## Page extract
──────

On Dec 3, 2004, at 3:28 AM, Nick Pisarro wrote:
But while this all works great, I did discover a bit
of a "got cha". I
noticed that the number of 'recentchanges' records in my 'wikidb' is a
small fraction of the number in 'cur' and 'old'. It seems that after
every 1-1,000 changes the RC table is "pruned" to hold only the last
week's changes. Hmmmm. I found this disturbing for several reasons: 1)
The Recent Changes page lets you "see" up to 30 days of recent
changes--won't work.
Well, it often will work on a lightly used wiki. On a heavily used
wiki, though, certainly no. But then you'd never see 30 days' worth of
edits anyway on a really busy wiki, since the numeric limit will be hit
long before.
2) As this could be the definitive log of *all*
changes on a wiki, I
would think you should *never* want to prune this.
The recentchanges table is purely an optimization hack. Originally,
Special:Recentchanges pulled data directly from the cur and old tables,
but this was very inefficient: first, at the time we were on MySQL 3.x
which couldn't optimize descending sorts using an index (eg, the
timestamp field). This meant that hits had to pull a bunch of rows from
cur and old and sort them each in a temporary table. More generally,
slogging cur and old rows around meant an extra burden because they
carry the full article text.

──────

## Data supplied
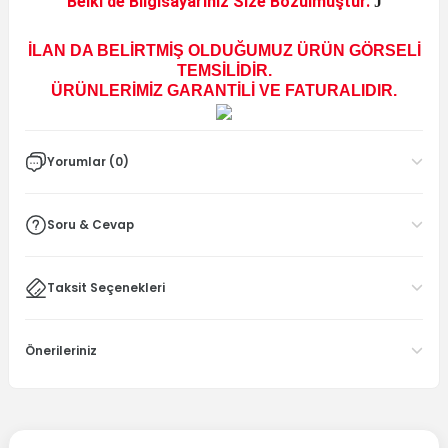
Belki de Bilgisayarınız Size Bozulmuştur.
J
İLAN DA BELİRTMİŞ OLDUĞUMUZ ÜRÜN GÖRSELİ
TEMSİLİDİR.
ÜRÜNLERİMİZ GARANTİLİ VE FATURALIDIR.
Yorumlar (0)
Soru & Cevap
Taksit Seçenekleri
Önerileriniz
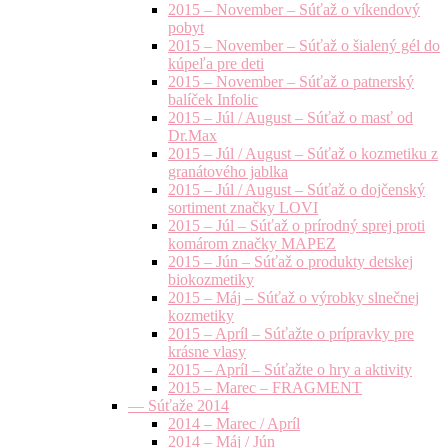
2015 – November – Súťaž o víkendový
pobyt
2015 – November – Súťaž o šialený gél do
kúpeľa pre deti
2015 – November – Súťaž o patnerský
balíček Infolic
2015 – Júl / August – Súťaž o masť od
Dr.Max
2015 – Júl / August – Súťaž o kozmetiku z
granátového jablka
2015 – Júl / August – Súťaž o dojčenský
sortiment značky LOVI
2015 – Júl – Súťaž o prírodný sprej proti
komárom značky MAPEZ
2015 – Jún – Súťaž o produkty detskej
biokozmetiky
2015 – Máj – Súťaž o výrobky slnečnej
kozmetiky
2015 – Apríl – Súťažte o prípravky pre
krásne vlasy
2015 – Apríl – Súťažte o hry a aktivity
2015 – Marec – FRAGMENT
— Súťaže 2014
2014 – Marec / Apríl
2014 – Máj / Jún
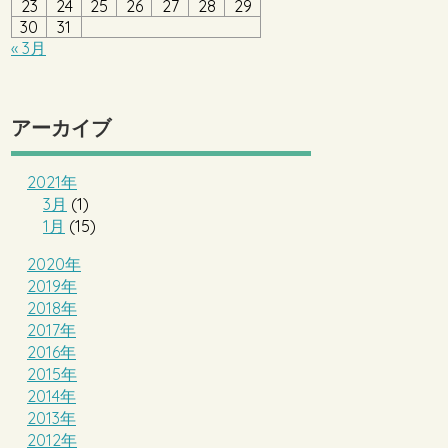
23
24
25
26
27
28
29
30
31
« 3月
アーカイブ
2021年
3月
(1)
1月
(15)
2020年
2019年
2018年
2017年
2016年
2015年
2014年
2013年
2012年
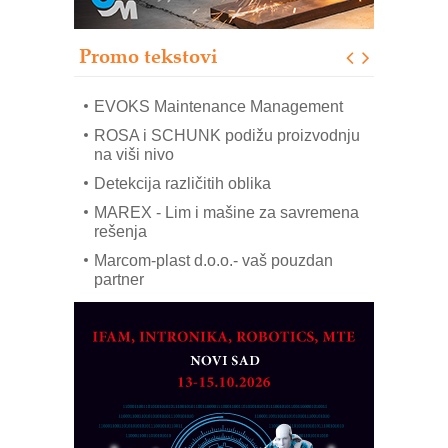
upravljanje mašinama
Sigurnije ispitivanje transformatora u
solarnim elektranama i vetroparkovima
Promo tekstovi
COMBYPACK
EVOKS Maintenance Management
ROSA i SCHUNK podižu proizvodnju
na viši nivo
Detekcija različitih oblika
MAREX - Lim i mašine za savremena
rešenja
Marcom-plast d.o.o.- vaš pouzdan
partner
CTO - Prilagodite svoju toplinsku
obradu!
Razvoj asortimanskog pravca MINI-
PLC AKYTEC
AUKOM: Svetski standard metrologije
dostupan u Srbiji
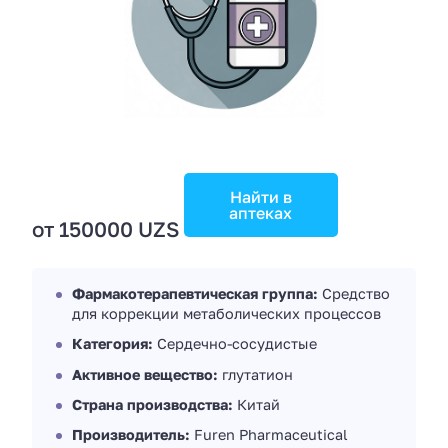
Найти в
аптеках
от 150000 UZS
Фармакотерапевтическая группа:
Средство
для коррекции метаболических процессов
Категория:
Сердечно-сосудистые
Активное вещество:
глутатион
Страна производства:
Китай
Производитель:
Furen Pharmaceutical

──────

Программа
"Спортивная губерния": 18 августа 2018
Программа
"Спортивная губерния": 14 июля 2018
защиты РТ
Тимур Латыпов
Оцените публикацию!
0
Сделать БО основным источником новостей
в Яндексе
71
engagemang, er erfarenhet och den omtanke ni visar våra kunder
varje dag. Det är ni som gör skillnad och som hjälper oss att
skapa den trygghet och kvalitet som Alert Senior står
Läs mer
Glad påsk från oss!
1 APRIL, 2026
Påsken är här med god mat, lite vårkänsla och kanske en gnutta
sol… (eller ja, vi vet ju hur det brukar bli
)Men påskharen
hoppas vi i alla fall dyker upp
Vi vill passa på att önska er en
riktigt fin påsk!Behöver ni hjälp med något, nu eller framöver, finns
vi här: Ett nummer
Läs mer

──────

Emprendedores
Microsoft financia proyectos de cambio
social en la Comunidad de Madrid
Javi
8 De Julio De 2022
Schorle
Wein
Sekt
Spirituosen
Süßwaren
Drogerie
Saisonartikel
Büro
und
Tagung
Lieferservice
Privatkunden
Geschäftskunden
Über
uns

──────

## Assigned task 1
In the recentchanges email thread, which MySQL version was in use when Special:Recentchanges pulled its data straight from the cur and old tables?
## Assigned task 2
Pick up the recentchanges email thread after its final sentence and carry it on.

## Answer 1
MySQL 3.x

## Answer 2
Putting edit notifications into a smaller table as well meant that they
could be pulled out much more quickly, with less copying and sorting
and merging of large records.
We later added the inverse_timestamp fields to cur and old to provide
for descending sort optimization for other features (such as
Special:Contributions and page history), and MySQL 4.x I believe can do
a descending sort efficiently, so the table is not as important
anymore. In the next major revision we'll also be splitting the edit
history bits from the page text parts of cur/old, so pulling directly
from the revisions database will be much more efficient than pulling
from cur and old now would be.
We have extended the recentchanges table a little bit, specifically in
regards to its 'epemeral' nature: "bot" edits are specially marked to
be temporarily hidden from view, and we store IP addresses of editing
users temporarily (they are not logged permanently, but having the
information for recent edits assists in tracking down vandalism
problems). None of this is permanent -- the permanent records of
editing is in the cur and old tables.
3) At the very least, the age
to which it is pruned should be a variable in DefaultSetting.php so it
could be adjusted on a wiki by wiki basis.
Perhaps.
-- brion vibber (brion @
pobox.com)